Specialist child sexual assault court – In March 2003 a pilot program commenced that allows child sexual assault complainants to give evidence by closed circuit television from a remote witness facility at Parramatta, separate from the court house. Some of the other features of the project are: a child-friendly environment; specialist training for judicial officers involved in the pilot; a presumption in favour of using pre-recorded evidence and other special measures; and pre-trial hearings to address the needs of the child and reduce delays. The child sexual assault court is intended to be less traumatic for children than conventional court proceedings (pages 29-32).

Child sex offender registers – New South Wales established a Child Protection Register under the Child Protection (Offenders Registration) Act 2000 , and it has been operational since October 2001. Persons found guilty of murdering a child or committing a sexual offence upon a child must advise police of their personal, employment and motor vehicle details, and their travel intentions. Offenders remain on the register for between 8 years and life depending on the offence. The type of register operating in New South Wales was influenced by the sex offender notification requirements in the United Kingdom, which were introduced by the Sex Offenders Act 1997 (UK). In Australia in September 2002, the Federal Minister for Justice and Customs, Senator Chris Ellison, called upon the States and Territories to set up child sex offender registers and develop consistent legislation. In July 2003, the Australasian Police Ministers Council endorsed a national approach, which would facilitate tracking child sex offenders across borders and the exchange of information with other countries (pages 33-40).

Child sex offender orders – During the campaign for the State election in March 2003, Premier Carr announced a plan to introduce child sex offender orders in New South Wales, to restrict the movement of convicted paedophiles in places frequented by children. Sex offender orders in the United Kingdom were introduced by the Crime and Disorder Act 1998 and may be issued against various sexual offenders by the Magistrates’ Court when it is satisfied that an order is necessary to protect the public from serious harm. The Sexual Offences Bill 2003 proposes to restructure sex offender orders, creating three categories: Sexual Offences Prevention Orders, Risk of Sexual Harm Orders, and Foreign Travel Orders. The Sexual Offences Bill passed the House of Lords on 17 June 2003, and had completed the Committee stage in the House of Commons at the time of writing (pages 41-43).

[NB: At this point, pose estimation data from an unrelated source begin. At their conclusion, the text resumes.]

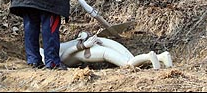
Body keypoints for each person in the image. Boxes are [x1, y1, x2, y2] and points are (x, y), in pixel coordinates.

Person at [41, 31, 173, 69]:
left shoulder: (53, 51)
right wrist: (83, 45)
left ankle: (159, 57)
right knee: (127, 62)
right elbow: (67, 53)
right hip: (88, 50)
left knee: (128, 60)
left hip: (92, 45)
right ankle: (155, 57)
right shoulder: (59, 57)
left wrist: (83, 37)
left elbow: (69, 48)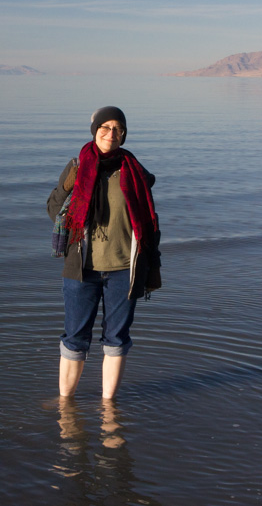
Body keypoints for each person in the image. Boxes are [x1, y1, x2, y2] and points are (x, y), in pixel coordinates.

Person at [47, 106, 161, 399]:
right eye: (105, 127)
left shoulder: (135, 172)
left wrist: (152, 266)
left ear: (123, 134)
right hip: (82, 270)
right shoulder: (77, 166)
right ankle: (65, 405)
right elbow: (53, 209)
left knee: (117, 339)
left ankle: (109, 408)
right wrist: (67, 185)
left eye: (117, 128)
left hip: (124, 270)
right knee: (74, 339)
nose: (111, 133)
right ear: (95, 130)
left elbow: (148, 223)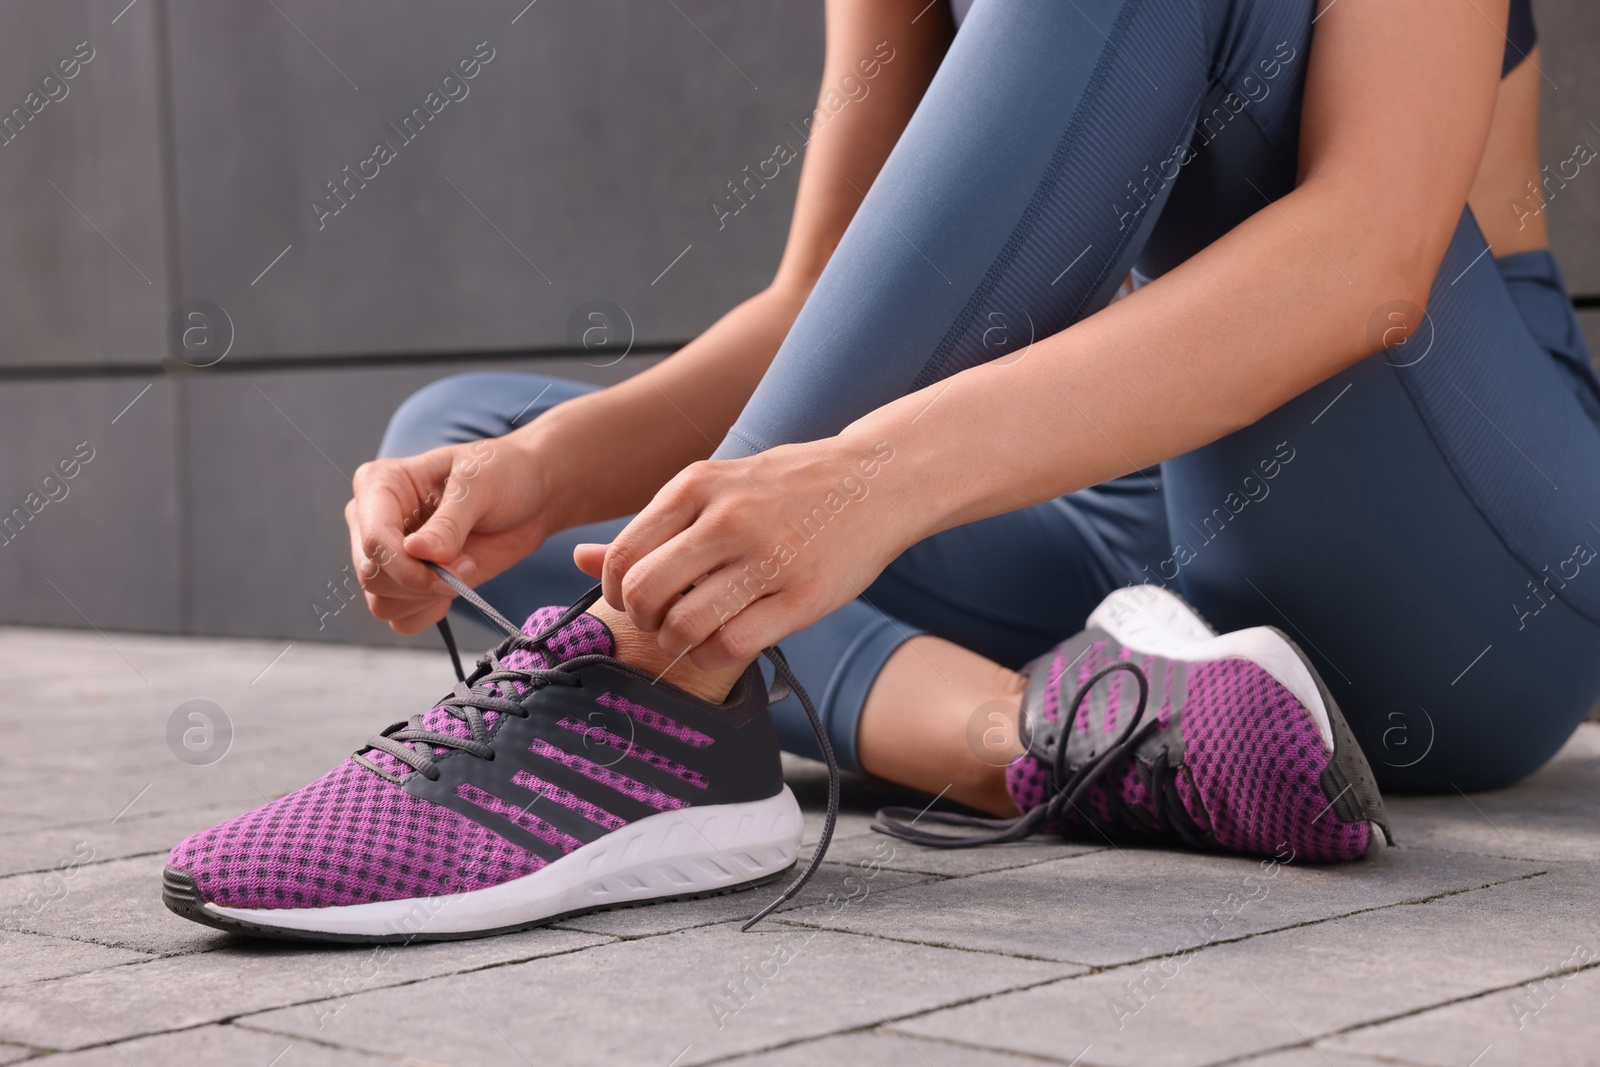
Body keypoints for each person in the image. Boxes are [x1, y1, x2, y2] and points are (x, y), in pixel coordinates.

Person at [163, 0, 1599, 942]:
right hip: (1102, 541)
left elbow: (1373, 260)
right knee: (460, 439)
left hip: (1457, 563)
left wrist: (865, 486)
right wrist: (545, 469)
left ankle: (661, 685)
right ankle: (1042, 738)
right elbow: (833, 308)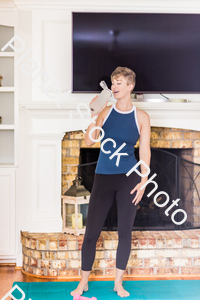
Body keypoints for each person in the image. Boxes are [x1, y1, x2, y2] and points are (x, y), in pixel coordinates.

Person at [71, 67, 151, 298]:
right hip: (103, 177)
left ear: (130, 87)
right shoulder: (105, 111)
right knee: (91, 233)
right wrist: (94, 115)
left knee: (125, 232)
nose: (114, 87)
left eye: (118, 83)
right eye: (112, 83)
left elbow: (144, 151)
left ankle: (118, 282)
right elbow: (89, 140)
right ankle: (83, 282)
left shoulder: (142, 117)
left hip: (130, 179)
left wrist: (144, 180)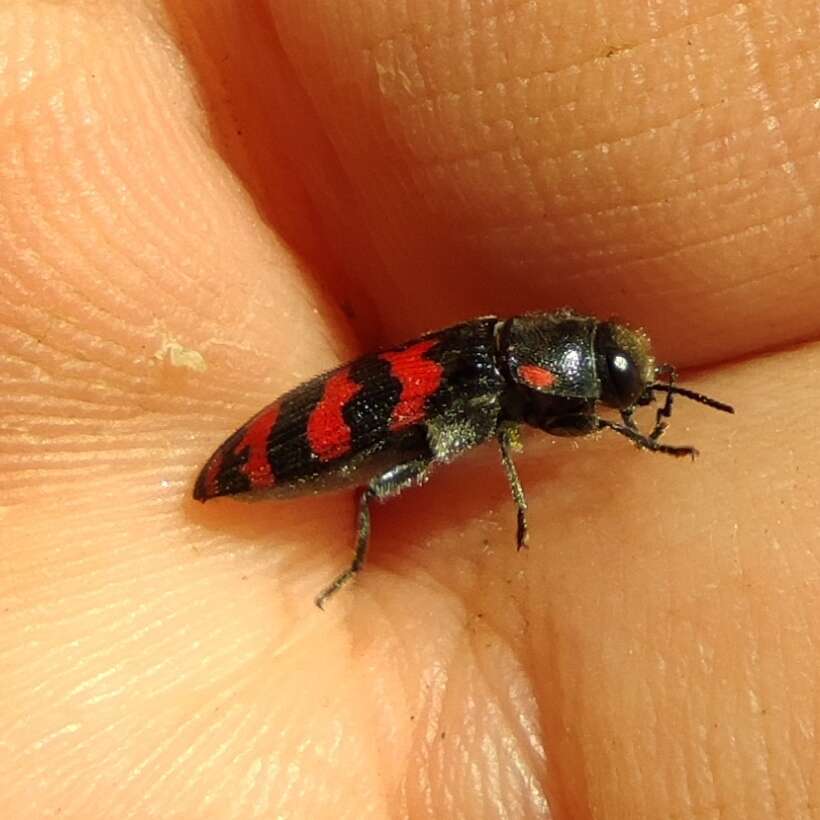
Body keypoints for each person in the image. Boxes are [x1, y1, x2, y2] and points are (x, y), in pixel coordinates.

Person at [2, 2, 816, 817]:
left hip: (352, 418)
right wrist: (540, 485)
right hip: (302, 448)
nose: (620, 396)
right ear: (560, 363)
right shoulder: (503, 385)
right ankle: (353, 556)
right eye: (612, 385)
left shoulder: (513, 360)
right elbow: (519, 433)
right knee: (379, 485)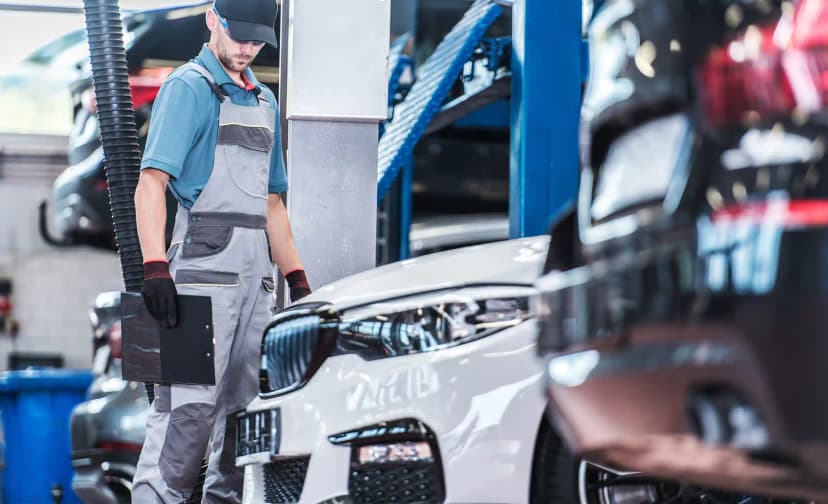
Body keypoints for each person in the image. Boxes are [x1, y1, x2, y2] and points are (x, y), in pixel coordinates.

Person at [131, 0, 310, 501]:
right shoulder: (188, 87)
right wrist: (155, 267)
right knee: (185, 417)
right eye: (238, 36)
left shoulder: (265, 101)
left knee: (246, 421)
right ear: (213, 19)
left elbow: (272, 203)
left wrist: (297, 280)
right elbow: (151, 183)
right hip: (199, 278)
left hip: (257, 283)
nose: (247, 49)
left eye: (257, 40)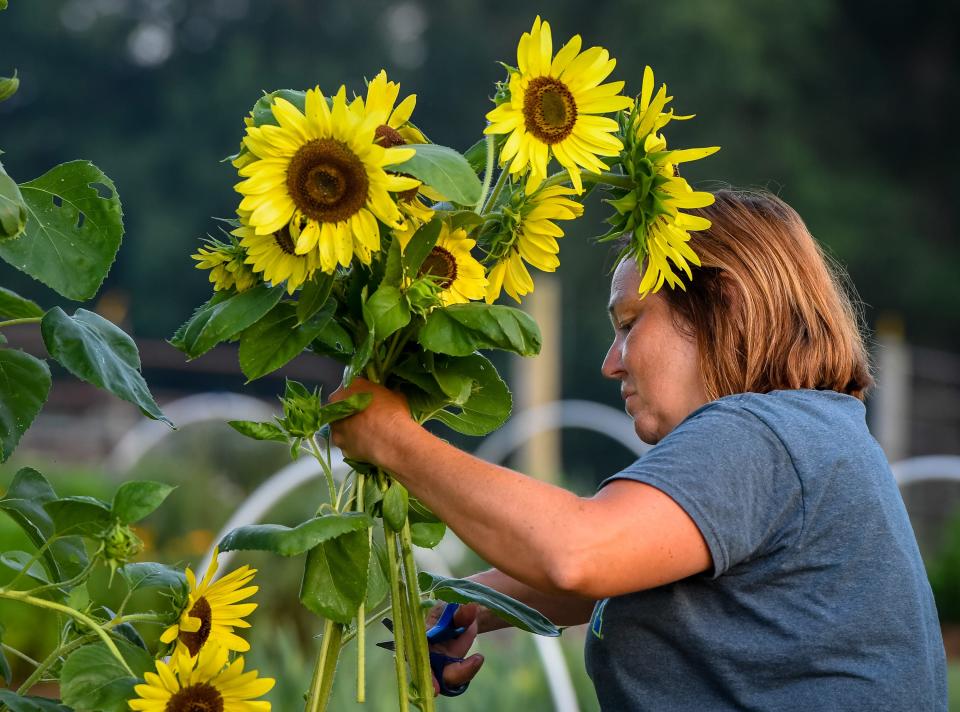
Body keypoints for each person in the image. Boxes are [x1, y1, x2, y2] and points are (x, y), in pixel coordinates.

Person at [330, 189, 948, 711]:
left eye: (629, 324)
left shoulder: (761, 433)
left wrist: (391, 438)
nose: (610, 363)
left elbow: (579, 552)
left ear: (721, 308)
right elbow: (625, 571)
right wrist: (474, 604)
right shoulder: (810, 431)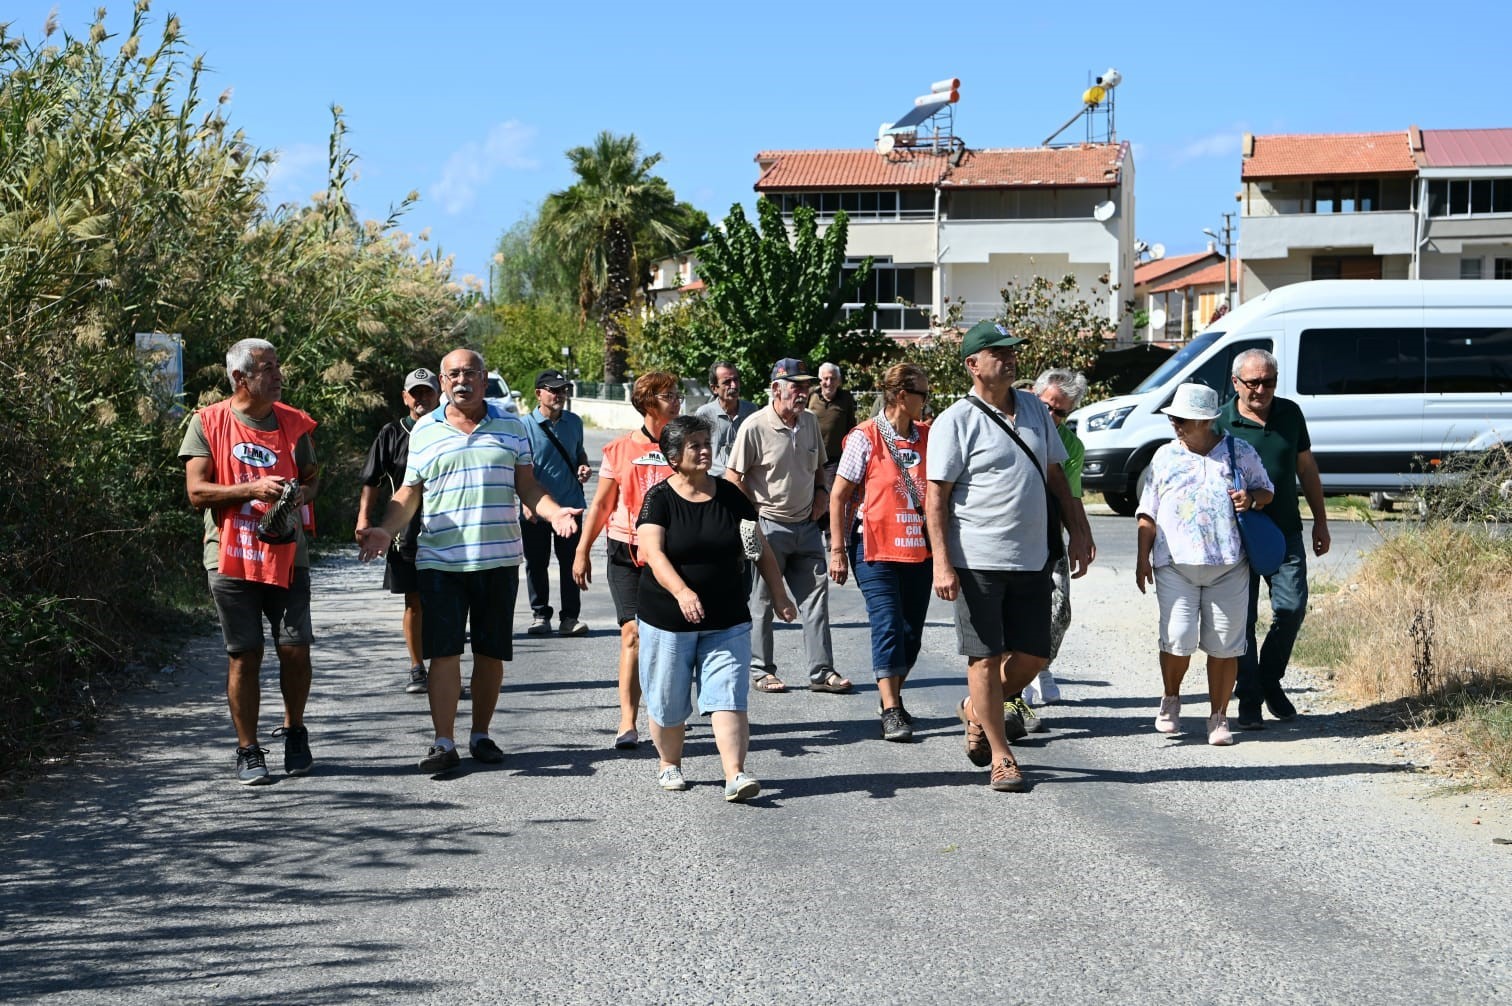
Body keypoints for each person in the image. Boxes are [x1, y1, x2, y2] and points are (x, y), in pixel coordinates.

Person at [357, 349, 582, 774]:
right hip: (440, 560)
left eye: (471, 373)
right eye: (454, 374)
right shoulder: (424, 430)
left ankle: (480, 734)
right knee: (443, 654)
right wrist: (386, 529)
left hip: (498, 559)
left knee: (490, 651)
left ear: (483, 379)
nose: (462, 380)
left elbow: (528, 486)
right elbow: (409, 492)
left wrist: (554, 512)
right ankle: (444, 742)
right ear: (443, 382)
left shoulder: (512, 426)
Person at [925, 321, 1094, 792]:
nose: (1010, 358)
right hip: (977, 558)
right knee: (984, 656)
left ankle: (975, 710)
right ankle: (1002, 755)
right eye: (998, 352)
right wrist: (941, 560)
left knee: (1035, 656)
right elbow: (935, 497)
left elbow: (1057, 476)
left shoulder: (1038, 412)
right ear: (973, 365)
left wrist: (1078, 530)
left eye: (1012, 351)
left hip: (1034, 556)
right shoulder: (955, 420)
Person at [636, 415, 798, 801]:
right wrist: (681, 592)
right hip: (668, 619)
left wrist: (779, 594)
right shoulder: (659, 499)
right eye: (694, 445)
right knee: (669, 700)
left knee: (728, 695)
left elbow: (758, 548)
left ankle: (735, 775)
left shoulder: (730, 495)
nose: (705, 450)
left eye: (706, 443)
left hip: (727, 617)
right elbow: (652, 554)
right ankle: (669, 763)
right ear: (673, 456)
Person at [180, 338, 320, 785]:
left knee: (295, 649)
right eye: (268, 368)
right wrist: (251, 489)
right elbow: (197, 492)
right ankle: (248, 749)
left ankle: (295, 731)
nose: (279, 375)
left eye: (278, 365)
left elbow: (314, 481)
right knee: (245, 655)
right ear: (240, 377)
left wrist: (299, 495)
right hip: (228, 556)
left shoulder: (295, 424)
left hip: (287, 555)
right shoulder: (207, 422)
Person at [1135, 382, 1274, 747]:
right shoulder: (1164, 456)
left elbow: (1267, 489)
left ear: (1207, 421)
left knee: (1226, 645)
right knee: (1178, 638)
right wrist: (1141, 558)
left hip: (1229, 563)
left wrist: (1252, 498)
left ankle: (1218, 716)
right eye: (1174, 418)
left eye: (1184, 419)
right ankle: (1171, 697)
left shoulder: (1238, 451)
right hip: (1175, 563)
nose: (1176, 424)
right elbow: (1147, 511)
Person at [1217, 348, 1331, 729]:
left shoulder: (1290, 413)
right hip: (1236, 537)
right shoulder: (1221, 421)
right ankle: (1249, 696)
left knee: (1292, 607)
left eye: (1269, 381)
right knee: (1243, 619)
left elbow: (1306, 467)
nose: (1261, 389)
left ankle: (1269, 678)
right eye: (1253, 382)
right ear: (1236, 383)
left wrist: (1321, 520)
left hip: (1284, 530)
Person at [725, 357, 849, 695]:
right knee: (763, 600)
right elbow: (732, 478)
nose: (804, 391)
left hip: (806, 526)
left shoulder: (809, 421)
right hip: (769, 526)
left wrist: (822, 493)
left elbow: (820, 466)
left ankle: (821, 672)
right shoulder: (754, 426)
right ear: (776, 389)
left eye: (806, 385)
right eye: (797, 386)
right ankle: (762, 670)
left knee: (816, 599)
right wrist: (754, 513)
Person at [573, 372, 680, 749]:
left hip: (669, 553)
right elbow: (602, 503)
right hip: (625, 550)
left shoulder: (682, 447)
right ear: (649, 402)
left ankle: (665, 714)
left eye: (677, 393)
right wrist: (582, 550)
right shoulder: (618, 450)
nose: (678, 399)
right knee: (632, 633)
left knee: (666, 638)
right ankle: (627, 722)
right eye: (669, 395)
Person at [828, 362, 932, 742]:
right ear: (902, 396)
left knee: (911, 633)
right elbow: (838, 495)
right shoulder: (865, 437)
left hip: (920, 549)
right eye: (923, 393)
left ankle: (894, 696)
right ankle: (890, 708)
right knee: (887, 624)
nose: (927, 400)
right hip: (874, 548)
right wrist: (837, 549)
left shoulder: (927, 435)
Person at [356, 367, 440, 695]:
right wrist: (364, 520)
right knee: (415, 601)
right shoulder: (392, 433)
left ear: (438, 394)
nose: (422, 398)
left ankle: (447, 669)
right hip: (405, 534)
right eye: (415, 393)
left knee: (449, 603)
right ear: (405, 397)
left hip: (449, 531)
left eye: (427, 392)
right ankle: (418, 667)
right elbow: (371, 480)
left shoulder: (450, 430)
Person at [1021, 368, 1090, 707]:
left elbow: (1072, 496)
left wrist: (1081, 535)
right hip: (1013, 537)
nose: (1052, 415)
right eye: (1047, 406)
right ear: (1035, 398)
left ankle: (1040, 665)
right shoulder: (1013, 426)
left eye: (1060, 411)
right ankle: (1019, 681)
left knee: (1059, 610)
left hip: (1049, 535)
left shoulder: (1071, 445)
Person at [520, 369, 592, 638]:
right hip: (536, 509)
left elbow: (578, 453)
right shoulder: (524, 426)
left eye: (563, 389)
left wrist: (583, 466)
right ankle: (540, 615)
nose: (559, 394)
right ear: (539, 393)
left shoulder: (574, 422)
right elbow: (517, 467)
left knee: (571, 562)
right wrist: (526, 502)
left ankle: (570, 617)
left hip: (571, 504)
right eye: (553, 389)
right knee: (536, 563)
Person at [693, 360, 757, 478]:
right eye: (727, 382)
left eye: (736, 380)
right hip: (715, 483)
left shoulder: (751, 411)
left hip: (746, 483)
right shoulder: (704, 414)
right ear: (714, 388)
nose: (734, 385)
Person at [808, 362, 858, 489]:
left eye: (833, 378)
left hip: (833, 458)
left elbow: (851, 427)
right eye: (825, 378)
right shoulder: (811, 396)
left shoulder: (846, 398)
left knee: (829, 494)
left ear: (839, 381)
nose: (829, 382)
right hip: (810, 456)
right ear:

Paedophiles approaching children on the internet – The Carr Government in March 2003 announced that it would create a new criminal offence to target people who contact children on the internet with the ulterior motive of sexually abusing them. The United Kingdom is in the process of introducing the offence of ‘Meeting a child following sexual grooming’, which will apply to an adult who meets (or travels with the intention of meeting) a child under 16 years, if the adult has communicated with the child on at least two previous occasions and intends to commit a sexual offence against the child. The new offence is another initiative of the Sexual Offences Bill 2003 (pages 44-48).